§ **Task description**
In the listing below, find the line containing "Figure 4. Movements" and the line containing "Figure 29. Exterior". Repeat exactly those two lines and every line between them.

§ **Provided records**
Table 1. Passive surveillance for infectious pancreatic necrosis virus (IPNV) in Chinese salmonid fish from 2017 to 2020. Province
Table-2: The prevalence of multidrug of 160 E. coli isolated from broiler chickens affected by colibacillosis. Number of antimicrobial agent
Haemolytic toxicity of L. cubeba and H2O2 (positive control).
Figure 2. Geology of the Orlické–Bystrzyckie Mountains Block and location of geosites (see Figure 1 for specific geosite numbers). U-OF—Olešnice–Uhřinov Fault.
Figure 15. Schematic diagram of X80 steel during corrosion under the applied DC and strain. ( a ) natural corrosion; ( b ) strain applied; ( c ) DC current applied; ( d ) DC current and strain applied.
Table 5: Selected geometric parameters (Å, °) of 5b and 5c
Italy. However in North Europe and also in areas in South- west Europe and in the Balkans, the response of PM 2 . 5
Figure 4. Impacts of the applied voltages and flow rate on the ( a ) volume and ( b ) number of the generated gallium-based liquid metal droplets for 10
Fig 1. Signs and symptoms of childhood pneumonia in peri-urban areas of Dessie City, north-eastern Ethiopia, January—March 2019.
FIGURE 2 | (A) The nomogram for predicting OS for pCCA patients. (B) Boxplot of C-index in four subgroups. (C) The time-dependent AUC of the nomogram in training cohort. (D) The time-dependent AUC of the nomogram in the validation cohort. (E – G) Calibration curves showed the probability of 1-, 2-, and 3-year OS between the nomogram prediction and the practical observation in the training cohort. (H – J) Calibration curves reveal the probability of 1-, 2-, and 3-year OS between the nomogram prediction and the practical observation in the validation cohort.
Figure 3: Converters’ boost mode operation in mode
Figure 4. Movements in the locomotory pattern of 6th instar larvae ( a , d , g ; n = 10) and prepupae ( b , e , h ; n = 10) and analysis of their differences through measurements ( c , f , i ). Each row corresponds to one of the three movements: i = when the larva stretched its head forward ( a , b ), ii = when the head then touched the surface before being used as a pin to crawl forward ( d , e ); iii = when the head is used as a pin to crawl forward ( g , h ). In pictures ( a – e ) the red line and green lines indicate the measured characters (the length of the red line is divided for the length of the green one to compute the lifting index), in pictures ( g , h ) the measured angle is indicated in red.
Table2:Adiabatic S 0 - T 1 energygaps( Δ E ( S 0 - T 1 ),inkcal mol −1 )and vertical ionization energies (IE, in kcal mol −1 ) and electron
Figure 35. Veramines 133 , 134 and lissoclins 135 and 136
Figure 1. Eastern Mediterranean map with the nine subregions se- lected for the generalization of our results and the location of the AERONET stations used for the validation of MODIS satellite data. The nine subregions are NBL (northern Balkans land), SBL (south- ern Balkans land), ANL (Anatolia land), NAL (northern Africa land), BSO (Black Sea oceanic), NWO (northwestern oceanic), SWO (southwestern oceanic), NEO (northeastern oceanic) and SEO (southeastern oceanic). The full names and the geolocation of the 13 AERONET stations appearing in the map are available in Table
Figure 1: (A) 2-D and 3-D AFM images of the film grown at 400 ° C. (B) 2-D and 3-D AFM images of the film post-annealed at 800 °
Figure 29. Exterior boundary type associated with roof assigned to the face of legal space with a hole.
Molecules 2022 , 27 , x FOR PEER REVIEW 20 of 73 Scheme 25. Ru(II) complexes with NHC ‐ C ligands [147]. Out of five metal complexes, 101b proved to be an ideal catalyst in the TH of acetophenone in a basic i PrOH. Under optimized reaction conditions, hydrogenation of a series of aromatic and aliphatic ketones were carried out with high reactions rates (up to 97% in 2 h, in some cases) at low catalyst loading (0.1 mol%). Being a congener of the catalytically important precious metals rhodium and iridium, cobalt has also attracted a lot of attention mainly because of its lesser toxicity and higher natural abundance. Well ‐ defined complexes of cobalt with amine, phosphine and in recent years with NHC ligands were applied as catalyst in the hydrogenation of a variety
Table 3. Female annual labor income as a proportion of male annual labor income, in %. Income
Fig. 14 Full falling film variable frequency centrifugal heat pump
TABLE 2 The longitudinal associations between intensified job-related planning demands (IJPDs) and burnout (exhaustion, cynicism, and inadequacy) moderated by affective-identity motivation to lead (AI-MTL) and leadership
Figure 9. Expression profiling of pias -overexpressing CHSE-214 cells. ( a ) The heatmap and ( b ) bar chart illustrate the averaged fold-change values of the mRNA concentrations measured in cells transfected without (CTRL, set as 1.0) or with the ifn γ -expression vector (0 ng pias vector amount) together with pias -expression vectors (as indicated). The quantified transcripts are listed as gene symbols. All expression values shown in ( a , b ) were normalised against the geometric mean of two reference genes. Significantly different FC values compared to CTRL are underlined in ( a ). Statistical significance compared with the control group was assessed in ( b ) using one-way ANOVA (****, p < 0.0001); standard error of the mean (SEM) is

§ **Response to this exercise**
Figure 4. Movements in the locomotory pattern of 6th instar larvae ( a , d , g ; n = 10) and prepupae ( b , e , h ; n = 10) and analysis of their differences through measurements ( c , f , i ). Each row corresponds to one of the three movements: i = when the larva stretched its head forward ( a , b ), ii = when the head then touched the surface before being used as a pin to crawl forward ( d , e ); iii = when the head is used as a pin to crawl forward ( g , h ). In pictures ( a – e ) the red line and green lines indicate the measured characters (the length of the red line is divided for the length of the green one to compute the lifting index), in pictures ( g , h ) the measured angle is indicated in red.
Table2:Adiabatic S 0 - T 1 energygaps( Δ E ( S 0 - T 1 ),inkcal mol −1 )and vertical ionization energies (IE, in kcal mol −1 ) and electron
Figure 35. Veramines 133 , 134 and lissoclins 135 and 136
Figure 1. Eastern Mediterranean map with the nine subregions se- lected for the generalization of our results and the location of the AERONET stations used for the validation of MODIS satellite data. The nine subregions are NBL (northern Balkans land), SBL (south- ern Balkans land), ANL (Anatolia land), NAL (northern Africa land), BSO (Black Sea oceanic), NWO (northwestern oceanic), SWO (southwestern oceanic), NEO (northeastern oceanic) and SEO (southeastern oceanic). The full names and the geolocation of the 13 AERONET stations appearing in the map are available in Table
Figure 1: (A) 2-D and 3-D AFM images of the film grown at 400 ° C. (B) 2-D and 3-D AFM images of the film post-annealed at 800 °
Figure 29. Exterior boundary type associated with roof assigned to the face of legal space with a hole.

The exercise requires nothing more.